_What the task requires_
Reproduce the commentary on North Carolina's voter ID law word for word, from "By Tom Hagy" up to and including "of federal judges.".

_Supplied passage_

+ + + + +

Sunday, August 28, 2016

How Voter ID Laws Can Have the Effect of Racism, Whether You’re a Bigot or Not

By Tom Hagy

ON July 29, 2016, a federal appeals court struck down a North Carolina Voter ID Law designed to make African Americans jump through hoops to cast a vote. The case is called NAACP v. McCrory, and was decided by the U.S. Court of Appeals for the Fourth Circuit. I was thrilled. “Hey," I thought "good news!” While others shared in my glee, some did not.  “Hey,” one of my friends commented, “I have to show my ID to vote in Ohio. So what’s your point, Tom?” It's a valid question, so I thought I’d share what the opinion said and the underlying facts, perhaps with color commentary, to explain not my point, but that of a panel of federal judges.

Here are some things you need to know, if you don’t already:

  • The Voting Rights Act of 1965 required certain southern states to pre-clear any changes to voting rules. Why? Because of historical efforts by whites to keep blacks from voting. “North Carolina has a long history of race discrimination generally and race-based vote suppression in particular,” the Fourth Circuit wrote.
  • Since 2000, and most definitely in presidential election years like 2008 (when our nation’s first African American was voted into office), African American registration and voting surged, so much so that North Carolina actually became a swing state. During 2000 and 2012 – during which identification was not required to vote – African American voter registration swelled by more than 50%, and voter turnout jumped from 42% in 2000 to 72% in 2008.
  • In North Carolina, to be African American pretty much means you’re also a Democrat. Not always, but really, really often. Really, really often.
  • On June 25, 2013, in a case called Shelby County, the U.S. Supreme Court said these pre-clearance requirements were outdated and struck them. Chief Justice John Roberts wrote the opinion. Again, that was on June 25, 2013. (RGB commented that getting rid of the law was like saying you can put your umbrella away when it is raining because you’re not getting wet.)
  • On June 26, 2013, otherwise known as “the following day,” the North Carolina General Assembly (predominantly white and Republican) passed SL-2013-381 which eliminated the means by which certain North Carolinians (especially black citizens) registered and voted. In justifying these changes the state cited rampant voter fraud and the need for efficiency and consistency.
Now, let’s do a shallow dive into how African Americans in North Carolina vote – according to data the GOP-led Legislature requested – and what the Voter ID Law did.

African Americans disproportionately:
  • Lack current drivers’ licenses (not everyone can get them, especially poor people). The Voter ID Law made them mandatory, but rejected other forms of government-issued ID that African Americans disproportionately do possess, such as expired drivers’ licenses, or other state-issued IDs, expired or not. The Legislature attempted to exclude IDs issued for public assistance, an ID disproportionately held by African Americans.

+ + + + +

_Dataset excerpts_
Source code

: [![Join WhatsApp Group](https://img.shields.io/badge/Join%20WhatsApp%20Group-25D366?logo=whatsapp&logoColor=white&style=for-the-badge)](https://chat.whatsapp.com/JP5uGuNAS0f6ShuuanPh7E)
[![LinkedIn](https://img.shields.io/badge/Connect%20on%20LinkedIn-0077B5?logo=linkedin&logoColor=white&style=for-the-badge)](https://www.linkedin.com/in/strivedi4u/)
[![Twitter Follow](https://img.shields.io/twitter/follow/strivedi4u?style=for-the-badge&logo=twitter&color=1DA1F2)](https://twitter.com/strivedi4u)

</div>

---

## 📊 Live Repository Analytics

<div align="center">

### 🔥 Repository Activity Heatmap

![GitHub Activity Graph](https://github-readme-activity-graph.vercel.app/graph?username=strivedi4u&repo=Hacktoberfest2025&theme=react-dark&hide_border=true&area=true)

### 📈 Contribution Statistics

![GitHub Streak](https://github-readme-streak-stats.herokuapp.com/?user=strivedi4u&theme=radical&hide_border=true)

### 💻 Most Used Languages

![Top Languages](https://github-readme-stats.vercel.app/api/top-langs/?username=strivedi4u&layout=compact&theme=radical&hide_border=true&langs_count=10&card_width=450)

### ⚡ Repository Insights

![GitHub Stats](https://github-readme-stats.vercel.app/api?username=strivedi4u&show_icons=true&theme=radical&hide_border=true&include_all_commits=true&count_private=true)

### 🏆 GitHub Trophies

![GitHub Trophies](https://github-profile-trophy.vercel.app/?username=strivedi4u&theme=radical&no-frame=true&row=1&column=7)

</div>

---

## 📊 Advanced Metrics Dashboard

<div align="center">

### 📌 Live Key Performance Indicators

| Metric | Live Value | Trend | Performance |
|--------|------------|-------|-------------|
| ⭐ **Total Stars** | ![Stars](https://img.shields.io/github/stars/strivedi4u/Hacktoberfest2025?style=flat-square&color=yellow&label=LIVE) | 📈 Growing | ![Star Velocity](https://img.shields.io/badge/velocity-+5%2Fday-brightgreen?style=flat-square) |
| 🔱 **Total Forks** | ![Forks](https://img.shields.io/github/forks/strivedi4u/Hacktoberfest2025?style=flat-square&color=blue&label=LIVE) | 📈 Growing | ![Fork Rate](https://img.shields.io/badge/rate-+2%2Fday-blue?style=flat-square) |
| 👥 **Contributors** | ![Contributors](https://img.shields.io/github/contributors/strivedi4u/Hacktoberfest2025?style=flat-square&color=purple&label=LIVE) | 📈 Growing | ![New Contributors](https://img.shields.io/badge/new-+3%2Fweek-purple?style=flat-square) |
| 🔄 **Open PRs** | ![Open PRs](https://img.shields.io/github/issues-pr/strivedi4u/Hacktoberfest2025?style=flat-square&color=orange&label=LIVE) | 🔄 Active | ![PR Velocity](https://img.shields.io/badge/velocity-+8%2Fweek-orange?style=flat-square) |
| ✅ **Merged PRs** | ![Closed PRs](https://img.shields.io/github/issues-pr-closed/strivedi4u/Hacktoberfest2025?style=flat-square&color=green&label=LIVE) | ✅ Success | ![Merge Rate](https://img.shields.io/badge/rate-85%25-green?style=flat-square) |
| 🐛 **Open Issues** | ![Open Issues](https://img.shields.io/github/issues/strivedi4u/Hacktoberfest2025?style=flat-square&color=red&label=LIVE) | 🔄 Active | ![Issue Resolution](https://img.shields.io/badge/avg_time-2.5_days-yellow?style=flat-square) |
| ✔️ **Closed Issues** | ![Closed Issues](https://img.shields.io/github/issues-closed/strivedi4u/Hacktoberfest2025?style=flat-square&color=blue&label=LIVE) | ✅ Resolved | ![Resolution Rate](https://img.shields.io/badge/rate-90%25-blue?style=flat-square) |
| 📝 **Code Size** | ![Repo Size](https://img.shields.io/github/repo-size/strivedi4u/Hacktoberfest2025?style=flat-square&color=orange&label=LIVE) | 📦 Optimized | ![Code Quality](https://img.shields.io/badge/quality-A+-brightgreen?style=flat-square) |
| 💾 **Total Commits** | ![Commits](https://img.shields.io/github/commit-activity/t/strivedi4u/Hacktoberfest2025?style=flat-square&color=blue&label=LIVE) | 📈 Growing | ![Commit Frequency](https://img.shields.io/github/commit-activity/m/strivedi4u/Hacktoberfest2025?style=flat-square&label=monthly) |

+ + + + +

_Result of the task_
By Tom Hagy

ON July 29, 2016, a federal appeals court struck down a North Carolina Voter ID Law designed to make African Americans jump through hoops to cast a vote. The case is called NAACP v. McCrory, and was decided by the U.S. Court of Appeals for the Fourth Circuit. I was thrilled. “Hey," I thought "good news!” While others shared in my glee, some did not.  “Hey,” one of my friends commented, “I have to show my ID to vote in Ohio. So what’s your point, Tom?” It's a valid question, so I thought I’d share what the opinion said and the underlying facts, perhaps with color commentary, to explain not my point, but that of a panel of federal judges.